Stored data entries
▬▬▬

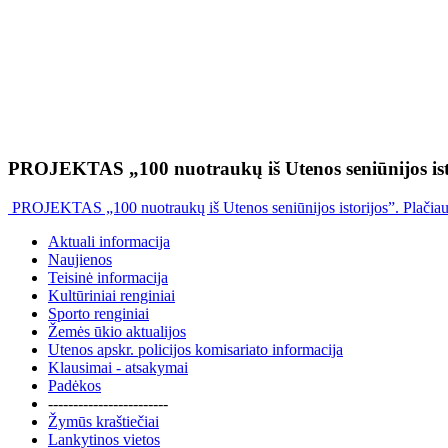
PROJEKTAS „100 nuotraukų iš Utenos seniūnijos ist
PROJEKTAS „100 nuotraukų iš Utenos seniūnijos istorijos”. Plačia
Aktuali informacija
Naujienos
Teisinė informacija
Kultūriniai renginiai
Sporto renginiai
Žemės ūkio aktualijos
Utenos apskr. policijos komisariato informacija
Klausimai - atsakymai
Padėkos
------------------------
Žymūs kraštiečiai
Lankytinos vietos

▬▬▬

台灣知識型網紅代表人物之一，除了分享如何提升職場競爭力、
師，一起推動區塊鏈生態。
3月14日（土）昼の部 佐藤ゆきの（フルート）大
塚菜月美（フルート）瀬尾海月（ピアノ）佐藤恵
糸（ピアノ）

▬▬▬

### REQUIRED ACTION
All that is wanted is an exact copy of the lines above from the one with "Kultūriniai renginiai" through the one with "Lankytinos vietos", with both ends included.

### TASK OUTPUT
Kultūriniai renginiai
Sporto renginiai
Žemės ūkio aktualijos
Utenos apskr. policijos komisariato informacija
Klausimai - atsakymai
Padėkos
------------------------
Žymūs kraštiečiai
Lankytinos vietos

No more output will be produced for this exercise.